Ottawa’s historic Union Train Station, known as the Government Conference Centre since 1968, recently opened as the temporary home for the Senate of Canada. The move presented an opportunity to restore the station and upgrade it to a modern, secure 21st century building. To signal the importance of the general waiting room, which was used to create two large committee meeting rooms for the Senate, both rooms were clad with perforated bronze panels. Large images — 14 meters long by 6 meters tall — were applied to the bronze, taking into account the constraints of available bronze sheet stock, its gauge and the proportions of the doors. Additional bronze detailing was selectively deployed throughout the building.

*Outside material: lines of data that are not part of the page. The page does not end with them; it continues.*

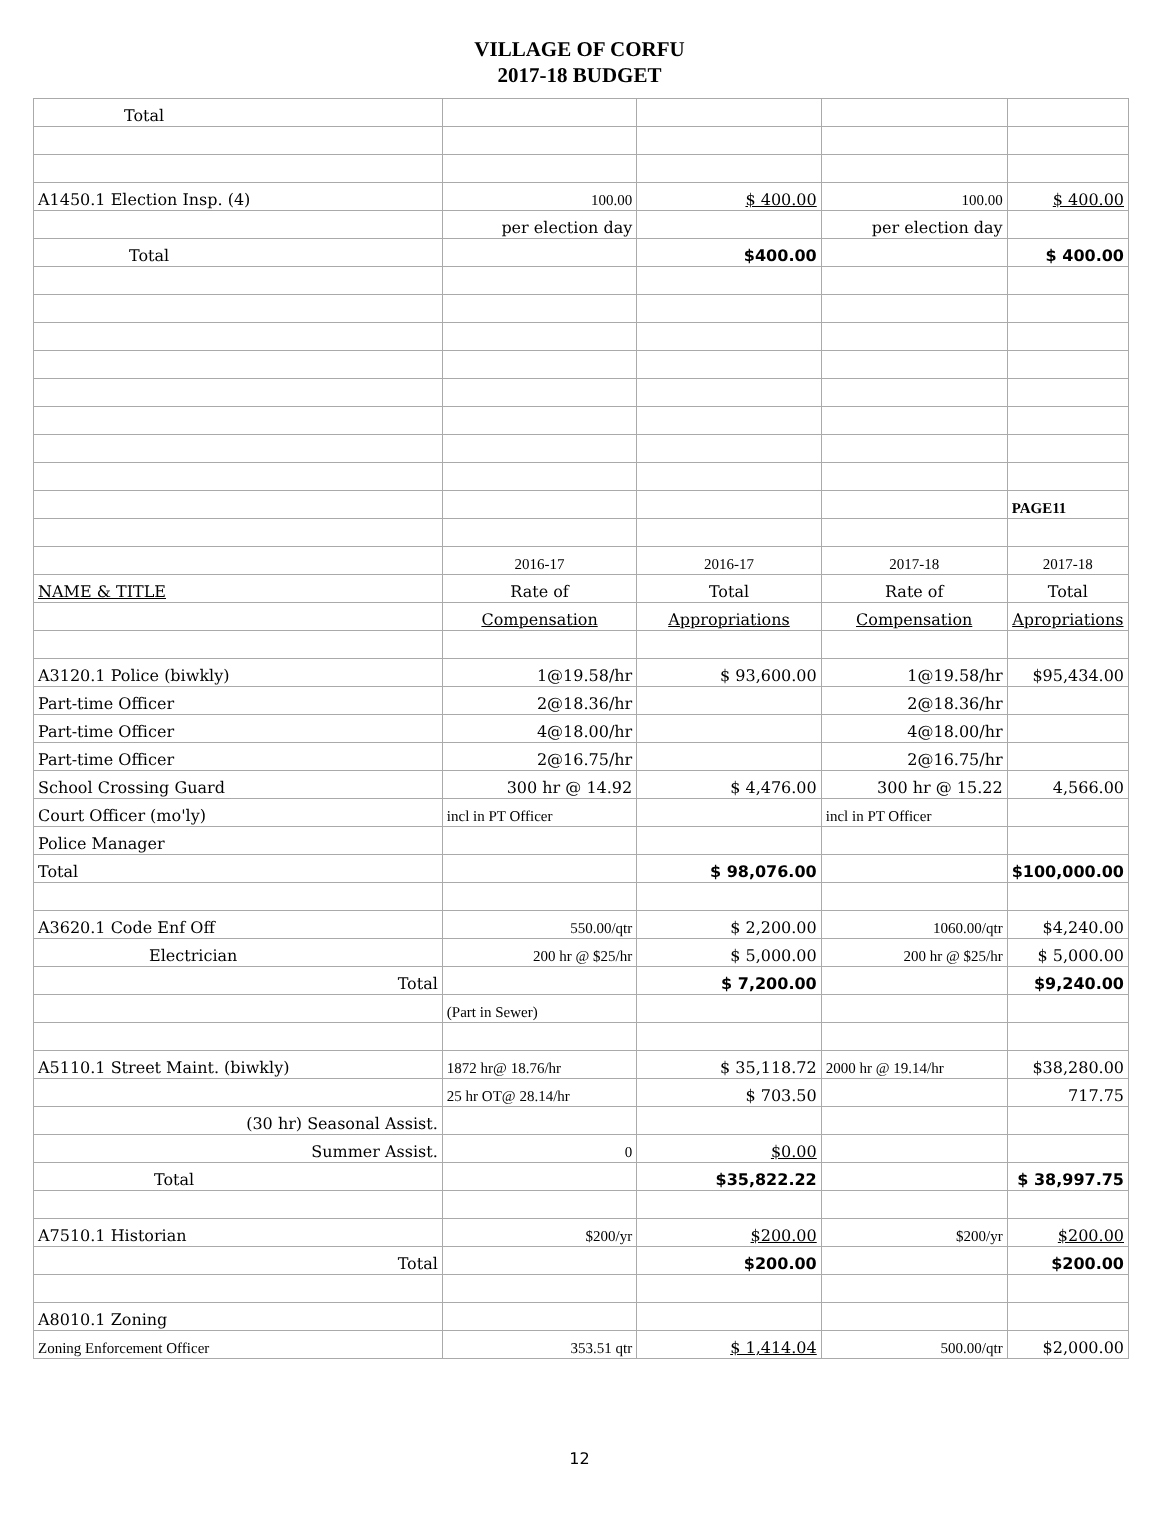VILLAGE OF CORFU
2017-18 BUDGET
| Total | | | | |
| A1450.1 Election Insp. (4) | 100.00 | $ 400.00 | 100.00 | $ 400.00 |
| | per election day | | per election day | |
| Total | | $400.00 | | $ 400.00 |
| | | | | PAGE11 |
| | 2016-17 | 2016-17 | 2017-18 | 2017-18 |
| NAME & TITLE | Rate of | Total | Rate of | Total |
| | Compensation | Appropriations | Compensation | Apropriations |
| A3120.1 Police (biwkly) | 1@19.58/hr | $ 93,600.00 | 1@19.58/hr | $95,434.00 |
| Part-time Officer | 2@18.36/hr | | 2@18.36/hr | |
| Part-time Officer | 4@18.00/hr | | 4@18.00/hr | |
| Part-time Officer | 2@16.75/hr | | 2@16.75/hr | |
| School Crossing Guard | 300 hr @ 14.92 | $ 4,476.00 | 300 hr @ 15.22 | 4,566.00 |
| Court Officer (mo'ly) | incl in PT Officer | | incl in PT Officer | |
| Police Manager | | | | |
| Total | | $ 98,076.00 | | $100,000.00 |
| A3620.1 Code Enf Off | 550.00/qtr | $ 2,200.00 | 1060.00/qtr | $4,240.00 |
| Electrician | 200 hr @ $25/hr | $ 5,000.00 | 200 hr @ $25/hr | $ 5,000.00 |
| Total | | $ 7,200.00 | | $9,240.00 |
| | (Part in Sewer) | | | |
| A5110.1 Street Maint. (biwkly) | 1872 hr@ 18.76/hr | $ 35,118.72 | 2000 hr @ 19.14/hr | $38,280.00 |
| | 25 hr OT@ 28.14/hr | $ 703.50 | | 717.75 |
| (30 hr) Seasonal Assist. | | | | |
| Summer Assist. | 0 | $0.00 | | |
| Total | | $35,822.22 | | $ 38,997.75 |
| A7510.1 Historian | $200/yr | $200.00 | $200/yr | $200.00 |
| Total | | $200.00 | | $200.00 |
| A8010.1 Zoning | | | | |
| Zoning Enforcement Officer | 353.51 qtr | $ 1,414.04 | 500.00/qtr | $2,000.00 |
12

Voltigeurs de Québec Armoury
Québec, Québec
Restoration
Architect: Architecture49, DFS Architecture & Design and STGM Architectes in Joint Venture
Sheet Metal Contractor: Toitures Falardeau

Photo Credit: Stéphane Groleau

Following a major fire, the Voltigeurs de Québec Armoury began an extensive rehabilitation project in 2015, including a copper roof replacement. Before the fire, the Armoury was one of Canada’s most recognized architectural icons inspired by the architecture of French Renaissance castles. Careful planning and work was carried out on site with the tinsmiths to restore the ornamental details to their original proportions. The team masterfully navigated the challenge of restoring the structure to its original look, while also weaving in today’s standards, conventions, and particularly insulation and ventilation systems.